_WORK REQUEST_
Print the line that has "Urgent -> High" in it, then every remaining line of the data, exactly and without anything extra.

_DATA TO EXAMINE_
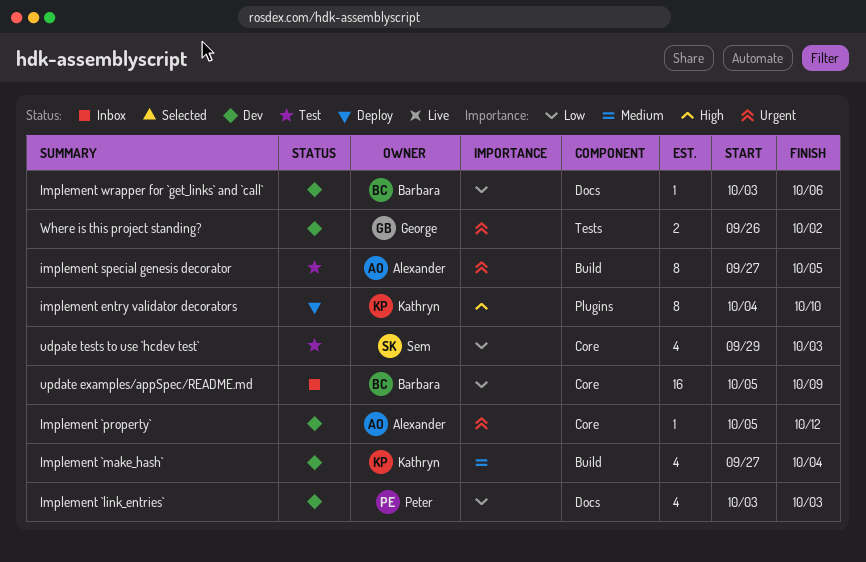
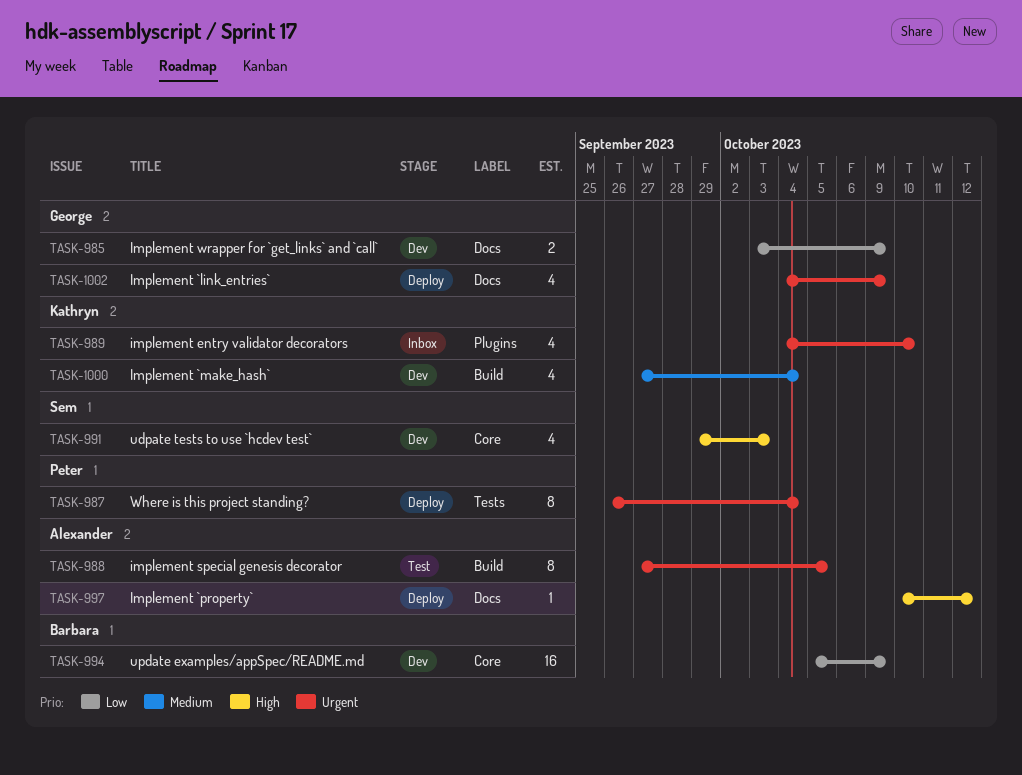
Implement `link_entries`, status: Dev -> Deploy
Implement `link_entries`, owner: Peter -> George
Implement `link_entries`, priority: Low -> Urgent
Implement `link_entries`, start: Oct 3 -> Oct 4
Implement `link_entries`, due: Oct 3 -> Oct 9
Implement `property`, status: Dev -> Deploy
Implement `property`, priority: Urgent -> High
Implement `property`, label: Core -> Docs
Implement `property`, start: Oct 5 -> Oct 10
implement entry validator decorators, status: Deploy -> Inbox
implement entry validator decorators, priority: High -> Urgent
implement entry validator decorators, estimate: 8 -> 4
Implement wrapper for `get_links` and `call`, owner: Barbara -> George
Implement wrapper for `get_links` and `call`, estimate: 1 -> 2
Implement wrapper for `get_links` and `call`, due: Oct 6 -> Oct 9
udpate tests to use `hcdev test`, status: Test -> Dev
udpate tests to use `hcdev test`, priority: Low -> High
update examples/appSpec/README.md, status: Inbox -> Dev
Where is this project standing?, status: Dev -> Deploy
Where is this project standing?, owner: George -> Peter
Where is this project standing?, estimate: 2 -> 8
Where is this project standing?, due: Oct 2 -> Oct 4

_EXPECTED ANSWER_
Implement `property`, priority: Urgent -> High
Implement `property`, label: Core -> Docs
Implement `property`, start: Oct 5 -> Oct 10
implement entry validator decorators, status: Deploy -> Inbox
implement entry validator decorators, priority: High -> Urgent
implement entry validator decorators, estimate: 8 -> 4
Implement wrapper for `get_links` and `call`, owner: Barbara -> George
Implement wrapper for `get_links` and `call`, estimate: 1 -> 2
Implement wrapper for `get_links` and `call`, due: Oct 6 -> Oct 9
udpate tests to use `hcdev test`, status: Test -> Dev
udpate tests to use `hcdev test`, priority: Low -> High
update examples/appSpec/README.md, status: Inbox -> Dev
Where is this project standing?, status: Dev -> Deploy
Where is this project standing?, owner: George -> Peter
Where is this project standing?, estimate: 2 -> 8
Where is this project standing?, due: Oct 2 -> Oct 4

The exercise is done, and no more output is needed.